▶ Data records
•••
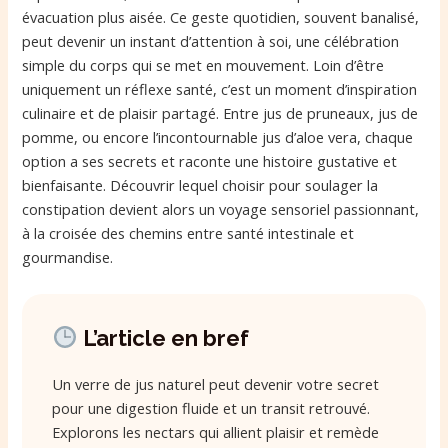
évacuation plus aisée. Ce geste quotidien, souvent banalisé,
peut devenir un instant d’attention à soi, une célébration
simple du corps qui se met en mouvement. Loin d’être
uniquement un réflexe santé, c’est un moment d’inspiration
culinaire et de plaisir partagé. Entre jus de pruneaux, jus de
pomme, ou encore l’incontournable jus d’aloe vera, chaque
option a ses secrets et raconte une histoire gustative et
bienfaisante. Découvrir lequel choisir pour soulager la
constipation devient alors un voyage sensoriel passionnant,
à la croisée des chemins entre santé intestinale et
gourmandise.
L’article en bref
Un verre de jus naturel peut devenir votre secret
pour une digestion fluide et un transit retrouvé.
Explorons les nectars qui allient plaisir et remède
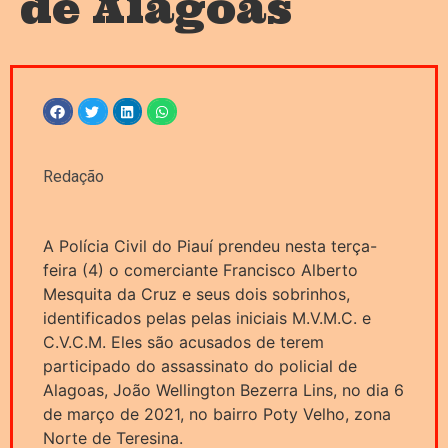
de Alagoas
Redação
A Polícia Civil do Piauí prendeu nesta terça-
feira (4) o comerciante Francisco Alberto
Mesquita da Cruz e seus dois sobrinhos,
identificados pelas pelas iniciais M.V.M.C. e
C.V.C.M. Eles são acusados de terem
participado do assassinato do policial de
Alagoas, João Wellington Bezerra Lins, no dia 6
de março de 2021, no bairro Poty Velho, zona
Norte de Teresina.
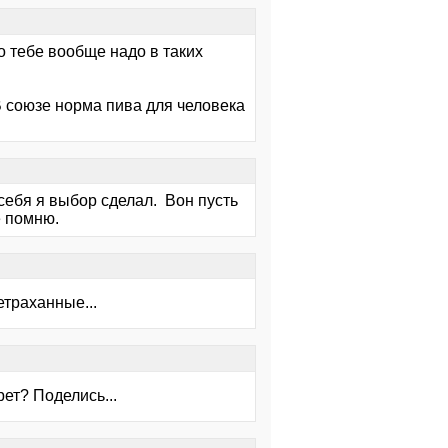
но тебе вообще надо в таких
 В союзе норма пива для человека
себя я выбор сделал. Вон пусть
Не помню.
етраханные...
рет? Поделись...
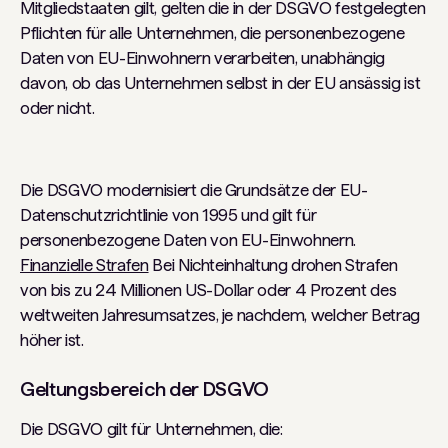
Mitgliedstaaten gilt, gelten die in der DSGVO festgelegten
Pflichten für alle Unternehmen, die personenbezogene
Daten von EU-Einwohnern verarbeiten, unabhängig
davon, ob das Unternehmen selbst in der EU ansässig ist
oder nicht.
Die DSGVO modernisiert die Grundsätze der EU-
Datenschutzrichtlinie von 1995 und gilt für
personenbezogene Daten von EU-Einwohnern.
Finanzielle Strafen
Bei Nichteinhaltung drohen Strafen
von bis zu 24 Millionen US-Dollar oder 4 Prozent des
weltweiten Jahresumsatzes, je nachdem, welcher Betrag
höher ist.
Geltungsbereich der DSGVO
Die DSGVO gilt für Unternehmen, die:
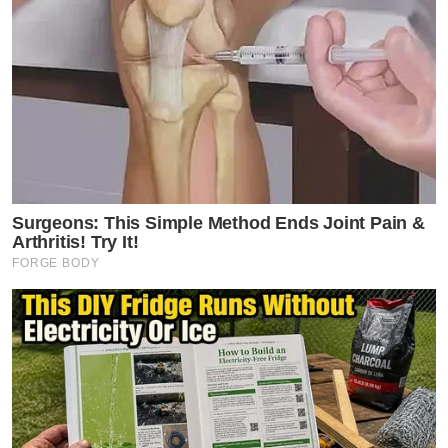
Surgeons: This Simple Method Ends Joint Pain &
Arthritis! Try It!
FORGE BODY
•••
▶ Task statement
Please print the entries exactly as they stand. Images are not part of the copy.

▶ Output of the task
évacuation plus aisée. Ce geste quotidien, souvent banalisé,
peut devenir un instant d’attention à soi, une célébration
simple du corps qui se met en mouvement. Loin d’être
uniquement un réflexe santé, c’est un moment d’inspiration
culinaire et de plaisir partagé. Entre jus de pruneaux, jus de
pomme, ou encore l’incontournable jus d’aloe vera, chaque
option a ses secrets et raconte une histoire gustative et
bienfaisante. Découvrir lequel choisir pour soulager la
constipation devient alors un voyage sensoriel passionnant,
à la croisée des chemins entre santé intestinale et
gourmandise.
L’article en bref
Un verre de jus naturel peut devenir votre secret
pour une digestion fluide et un transit retrouvé.
Explorons les nectars qui allient plaisir et remède
de Alagoas
Redação
A Polícia Civil do Piauí prendeu nesta terça-
feira (4) o comerciante Francisco Alberto
Mesquita da Cruz e seus dois sobrinhos,
identificados pelas pelas iniciais M.V.M.C. e
C.V.C.M. Eles são acusados de terem
participado do assassinato do policial de
Alagoas, João Wellington Bezerra Lins, no dia 6
de março de 2021, no bairro Poty Velho, zona
Norte de Teresina.
но тебе вообще надо в таких
 В союзе норма пива для человека
себя я выбор сделал. Вон пусть
Не помню.
етраханные...
рет? Поделись...
Mitgliedstaaten gilt, gelten die in der DSGVO festgelegten
Pflichten für alle Unternehmen, die personenbezogene
Daten von EU-Einwohnern verarbeiten, unabhängig
davon, ob das Unternehmen selbst in der EU ansässig ist
oder nicht.
Die DSGVO modernisiert die Grundsätze der EU-
Datenschutzrichtlinie von 1995 und gilt für
personenbezogene Daten von EU-Einwohnern.
Finanzielle Strafen
Bei Nichteinhaltung drohen Strafen
von bis zu 24 Millionen US-Dollar oder 4 Prozent des
weltweiten Jahresumsatzes, je nachdem, welcher Betrag
höher ist.
Geltungsbereich der DSGVO
Die DSGVO gilt für Unternehmen, die:
Surgeons: This Simple Method Ends Joint Pain &
Arthritis! Try It!
FORGE BODY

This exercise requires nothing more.